Jean-Marc Sandoz, a spokesman for the Bagnes municipality, said he couldn’t blame British tourists for wanting to leave.
“In most cases, quarantine was untenable. Imagine four people staying in a hotel room of 20 square metres," Mr Sandoz told the ATS news agency.
Mr Sandoz added that the situation was "the worst week our community has ever experienced".
However, German researchers said on Tuesday that the new strain of coronavirus may have been on the continent as early as November.
Researchers were "able to sequence the variant of the B1.1.7 virus in a person infected in November this year", the health ministry of Lower Saxony said.
This is the same strain "responsible for a large proportion of the infections detected in the south of England," it said.
The variant was found in an elderly patient with underlying health conditions who has since died. His wife was also infected but survived.
The couple caught the virus after their daughter returned from a trip to Britain in mid-November, where she "in all likelihood" became infected with the new strain, a statement said.

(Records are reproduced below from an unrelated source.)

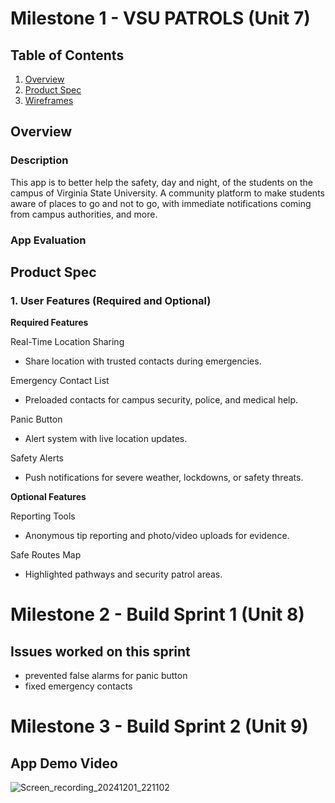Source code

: # Milestone 1 - VSU PATROLS (Unit 7)

## Table of Contents

1. [Overview](#Overview)
1. [Product Spec](#Product-Spec)
1. [Wireframes](#Wireframes)

## Overview

### Description

This app is to better help the safety, day and night, of the students on the campus of Virginia State University. A community platform to make students aware of places to go and not to go, with immediate notifications coming from campus authorities, and more. ​

### App Evaluation

## Product Spec

### 1. User Features (Required and Optional)

**Required Features**

Real-Time Location Sharing​
 - Share location with trusted contacts during emergencies.​

Emergency Contact List​
 - Preloaded contacts for campus security, police, and medical help.​

Panic Button​
 - Alert system with live location updates.​

Safety Alerts​
 - Push notifications for severe weather, lockdowns, or safety threats.​

**Optional Features**

Reporting Tools​
 - Anonymous tip reporting and photo/video uploads for evidence.​

Safe Routes Map​
 - Highlighted pathways and security patrol areas.​

# Milestone 2 - Build Sprint 1 (Unit 8)


## Issues worked on this sprint
 - prevented false alarms for panic button
 - fixed emergency contacts




# Milestone 3 - Build Sprint 2 (Unit 9)

## App Demo Video


![Screen_recording_20241201_221102](https://github.com/user-attachments/assets/5888399d-dbb5-4e5b-ad31-5dc274e16da3)
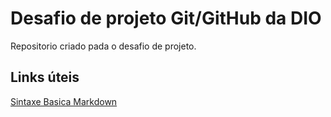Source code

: # Desafio de projeto Git/GitHub da DIO
Repositorio criado pada o desafio de projeto.

## Links úteis
[Sintaxe Basica Markdown](https://markdown.net.br/sintaxe-basica/)
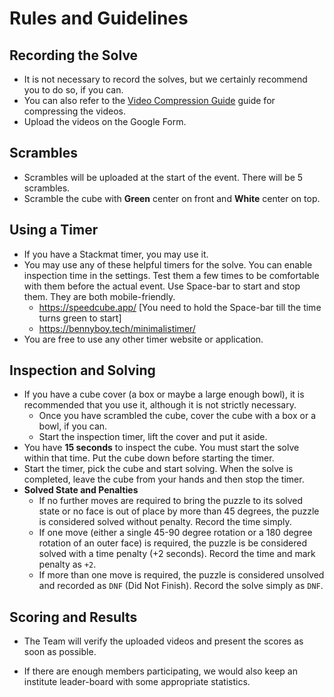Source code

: # Rules and Guidelines


## Recording the Solve

- It is not necessary to record the solves, but we certainly recommend you to do so, if you can.
- You can also refer to the [Video Compression Guide](/compression) guide for compressing the videos.
- Upload the videos on the Google Form.



## Scrambles

- Scrambles will be uploaded at the start of the event. There will be 5 scrambles.
- Scramble the cube with **Green** center on front and **White** center on top. 



## Using a Timer

- If you have a Stackmat timer, you may use it.
- You may use any of these helpful timers for the solve. You can enable inspection time in the settings. Test them a few times to be comfortable with them before the actual event. Use Space-bar to start and stop them. They are both mobile-friendly.
  - https://speedcube.app/ [You need to hold the Space-bar till the time turns green to start]
  - https://bennyboy.tech/minimalistimer/
- You are free to use any other timer website or application. 



## Inspection and Solving

- If you have a cube cover (a box or maybe a large enough bowl), it is recommended that you use it, although it is not strictly necessary.
  - Once you have scrambled the cube, cover the cube with a box or a bowl, if you can.
  - Start the inspection timer, lift the cover and put it aside. 
- You have **15 seconds** to inspect the cube. You must start the solve within that time. Put the cube down before starting the timer.
- Start the timer, pick the cube and start solving. When the solve is completed, leave the cube from your hands and then stop the timer.
- **Solved State and Penalties**
  - If no further moves are required to bring the puzzle to its solved state or no face is out of place by more than 45 degrees, the puzzle is considered solved without penalty. Record the time simply.
  - If one move (either a single 45-90 degree rotation or a 180 degree rotation of an outer face) is required, the puzzle is be considered solved with a time penalty (+2 seconds). Record the time and mark penalty as `+2`.
  - If more than one move is required, the puzzle is considered unsolved and recorded as `DNF` (Did Not Finish). Record the solve simply as `DNF`.



## Scoring and Results

- The Team will verify the uploaded videos and present the scores as soon as possible.

- If there are enough members participating, we would also keep an institute leader-board with some appropriate statistics.

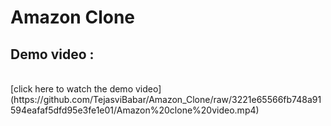 # Amazon Clone
## Demo video : 
<br>
[click here to watch the demo video](https://github.com/TejasviBabar/Amazon_Clone/raw/3221e65566fb748a91594eafaf5dfd95e3fe1e01/Amazon%20clone%20video.mp4)

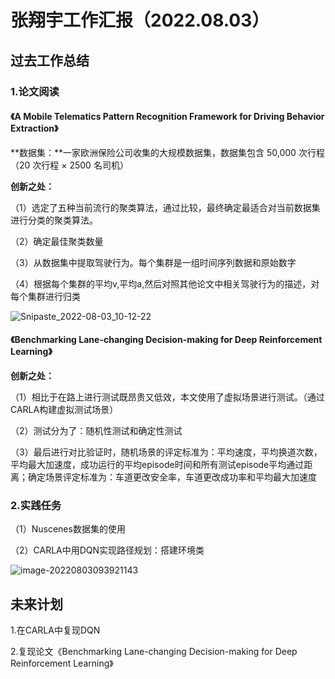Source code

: # 张翔宇工作汇报（2022.08.03）

## 过去工作总结

### 1.论文阅读

#### 《A Mobile Telematics Pattern Recognition Framework for Driving Behavior Extraction》

**数据集：**一家欧洲保险公司收集的大规模数据集，数据集包含 50,000 次行程（20 次行程 × 2500 名司机）

**创新之处：**

（1）选定了五种当前流行的聚类算法，通过比较，最终确定最适合对当前数据集进行分类的聚类算法。

（2）确定最佳聚类数量

（3）从数据集中提取驾驶行为。每个集群是一组时间序列数据和原始数字

（4）根据每个集群的平均v,平均a,然后对照其他论文中相关驾驶行为的描述，对每个集群进行归类

![Snipaste_2022-08-03_10-12-22](F:\photos\Snipaste_2022-08-03_10-12-22.png)

#### 《Benchmarking Lane-changing Decision-making for Deep Reinforcement Learning》

**创新之处：**

（1）相比于在路上进行测试既昂贵又低效，本文使用了虚拟场景进行测试。（通过CARLA构建虚拟测试场景）

（2）测试分为了：随机性测试和确定性测试

（3）最后进行对比验证时，随机场景的评定标准为：平均速度，平均换道次数，平均最大加速度，成功运行的平均episode时间和所有测试episode平均通过距离；确定场景评定标准为：车道更改安全率，车道更改成功率和平均最大加速度

### 2.实践任务

（1）Nuscenes数据集的使用

（2）CARLA中用DQN实现路径规划：搭建环境类

![image-20220803093921143](F:\photos\image-20220803093921143.png)







## 未来计划

1.在CARLA中复现DQN

2.复现论文《Benchmarking Lane-changing Decision-making for Deep Reinforcement Learning》



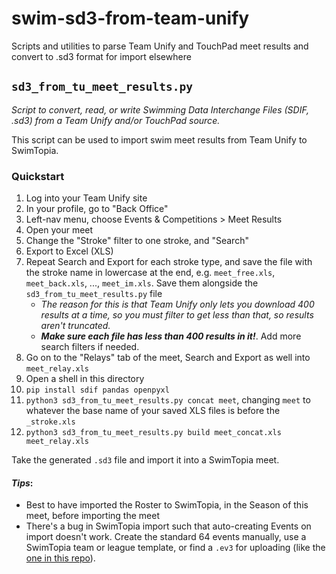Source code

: swim-sd3-from-team-unify
====

Scripts and utilities to parse Team Unify and TouchPad meet results and convert to .sd3 format for import elsewhere

## `sd3_from_tu_meet_results.py`

_Script to convert, read, or write Swimming Data Interchange Files (SDIF, .sd3) from a 
Team Unify and/or TouchPad source._

This script can be used to import swim meet results from Team Unify to SwimTopia.

### Quickstart

1. Log into your Team Unify site
2. In your profile, go to "Back Office"
3. Left-nav menu, choose Events & Competitions > Meet Results
4. Open your meet
5. Change the "Stroke" filter to one stroke, and "Search"
6. Export to Excel (XLS)
7. Repeat Search and Export for each stroke type, and save the file with the stroke name in lowercase at the end, e.g. `meet_free.xls`, `meet_back.xls`, ..., `meet_im.xls`. Save them alongside the `sd3_from_tu_meet_results.py` file
    - _The reason for this is that Team Unify only lets you download 400 results at a time, so you must filter to get less than that, so results aren't truncated._
    - ***Make sure each file has less than 400 results in it!***. Add more search filters if needed.
8. Go on to the "Relays" tab of the meet, Search and Export as well into `meet_relay.xls`
8. Open a shell in this directory
9. `pip install sdif pandas openpyxl`
10. `python3 sd3_from_tu_meet_results.py concat meet`, changing `meet` to whatever the base name of your saved XLS files is before the `_stroke.xls`
12. `python3 sd3_from_tu_meet_results.py build meet_concat.xls meet_relay.xls`

Take the generated `.sd3` file and import it into a SwimTopia meet.

#### _Tips_:

- Best to have imported the Roster to SwimTopia, in the Season of this meet, before importing the meet
- There's a bug in SwimTopia import such that auto-creating Events on import doesn't work. Create the standard 64 events manually, use a SwimTopia team or league template, or find a `.ev3` for uploading (like the [one in this repo](event_template_dual_64.ev3)).
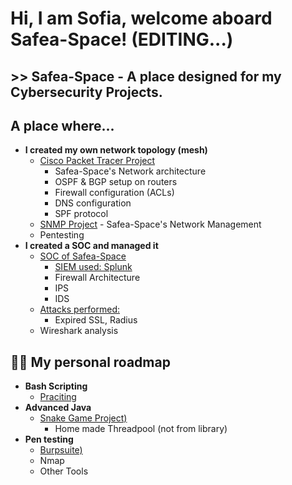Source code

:<h1>Hi, I am Sofia, welcome aboard Safea-Space! (EDITING...) <br/> 
  <h2>>> Safea-Space - A place designed for my Cybersecurity Projects.

<h2> A place where... </h2>

- <b>I created my own network topology (mesh)</b>
  - [Cisco Packet Tracer Project](https://github.com/safea-space/cisco-packet-tracer) 
     - Safea-Space's Network architecture
     - OSPF & BGP setup on routers
     - Firewall configuration (ACLs)
     - DNS configuration
     - SPF protocol
  - [SNMP Project](https://github.com/safea-space/cisco-packet-tracer) - Safea-Space's Network Management
  - Pentesting
- <b>I created a SOC and managed it</b>
  - [SOC of Safea-Space](https://github.com/safea-space/SOC-project)
     - [SIEM used: Splunk](https://github.com/safea-space)
     - Firewall Architecture
     - IPS
     - IDS
  - [Attacks performed: ](https://github.com/safea-space)
     - Expired SSL, Radius
  - Wireshark analysis


<h2>👨‍💻 My personal roadmap </h2>

- <b>Bash Scripting</b>
  - [Praciting ](https://github.com/)
- <b>Advanced Java</b>
  - [Snake Game Project)](https://github.com/)
     - Home made Threadpool (not from library)
- <b>Pen testing</b>
  - [Burpsuite)](https://github.com/)
  - Nmap
  - Other Tools


<!--

Here are some ideas to get you started:

- 🔭 I’m currently working on ...
- 🌱 I’m currently learning ...
- 👯 I’m looking to collaborate on ...
- 🤔 I’m looking for help with ...
- 💬 Ask me about ...
- 📫 How to reach me: ...
- 😄 Pronouns: ...
- ⚡ Fun fact: ...
-->
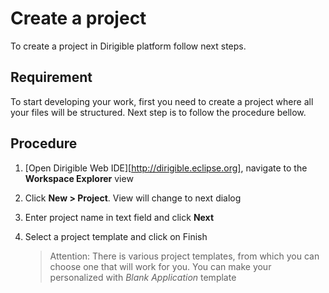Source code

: # Create a project

To create a project in Dirigible platform follow next steps.

##  Requirement

To start developing your work, first you need to create a project where all your files will be structured. Next step is to follow the procedure bellow.

## Procedure

1. [Open Dirigible Web IDE][http://dirigible.eclipse.org], navigate to the **Workspace Explorer** view

2. Click **New > Project**. View will change to next dialog

3. Enter project name in text field and click **Next**

4. Select a project template and click on Finish

   > Attention: There is various project templates, from which you can choose one that will work for you. You can make your personalized with *Blank Application* template

   ​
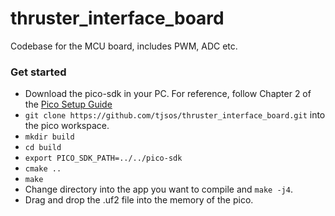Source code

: # thruster_interface_board
Codebase for the MCU board, includes PWM, ADC etc.


### Get started
- Download the pico-sdk in your PC. For reference, follow Chapter 2 of the [Pico Setup Guide](https://datasheets.raspberrypi.com/pico/getting-started-with-pico.pdf)
- `git clone https://github.com/tjsos/thruster_interface_board.git` into the pico workspace.
- `mkdir build`
- `cd build`
- `export PICO_SDK_PATH=../../pico-sdk`
- `cmake ..`
- `make`
- Change directory into the app you want to compile and `make -j4`.
- Drag and drop the .uf2 file into the memory of the pico.
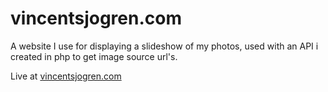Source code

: # vincentsjogren.com

A website I use for displaying a slideshow of my photos, used with an API i created in php to get image source url's.

Live at [vincentsjogren.com](https://vincentsjogren.com)
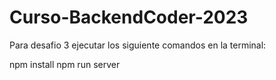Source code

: # Curso-BackendCoder-2023

Para desafio 3 ejecutar los siguiente comandos en la terminal:

npm install
npm run server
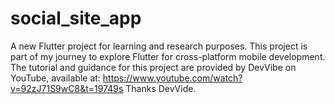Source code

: # social_site_app

A new Flutter project for learning and research purposes.
This project is part of my journey to explore Flutter for cross-platform mobile development. The tutorial and guidance for this project are provided by DevVibe on YouTube, available at: https://www.youtube.com/watch?v=92zJ71S9wC8&t=19749s
Thanks DevVide.

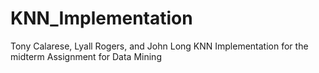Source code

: # KNN_Implementation
Tony Calarese, Lyall Rogers, and John Long KNN Implementation for the midterm Assignment for Data Mining
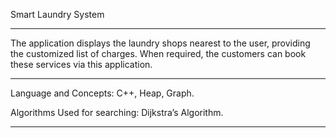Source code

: Smart Laundry System
*******************************************************

The application displays the laundry shops nearest to the user, providing the customized list of charges. 
When required, the customers  can book these services via this application.

********************************************************
Language and Concepts: C++, Heap, Graph.  

Algorithms Used for searching: Dijkstra’s Algorithm.

********************************************************
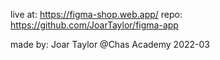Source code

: live at: https://figma-shop.web.app/
repo: https://github.com/JoarTaylor/figma-app

made by: Joar Taylor @Chas Academy 2022-03
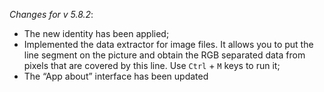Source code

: _Changes for v 5.8.2_:
- The new identity has been applied;
- Implemented the data extractor for image files. It allows you to put the line segment on the picture and obtain the RGB separated data from pixels that are covered by this line. Use `Ctrl` + `M` keys to run it;
- The “App about” interface has been updated
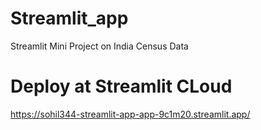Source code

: # Streamlit_app
Streamlit Mini Project on India Census Data

# Deploy at Streamlit CLoud
https://sohil344-streamlit-app-app-9c1m20.streamlit.app/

Meanwhile, German Interior Minister Horst Seehofer warned that a third wave of coronavirus must be avoided “at all costs”, hinting that the country’s hard lockdown may continue beyond January 10, when it had been expected to end.
"We must not risk everything we have achieved with quick easing, otherwise it will start all over again," he told Bild am Sonntag. "If the lockdown does not have a sufficient effect, the measures must be tightened."
Another 12,892 positive cases and 852 deaths were reported in Germany on Tuesday.
In the Netherlands, Dutch officials said the country would record a war-like total death toll this year.
Up to last week, around 162,000 deaths had been reported in the country of 17 million this year, 13,000 more than would have been expected in a regular year, the Dutch national statistics office said.
"Such an increase of the number of deceased has not been reported since World War Two," it said.
In the UK, the world’s first patient to receive the Pfizer/BioNTech vaccine outside trial conditions received her second shot.
Margaret Keenan, 90, received her first dose in front of the world’s media on December 9.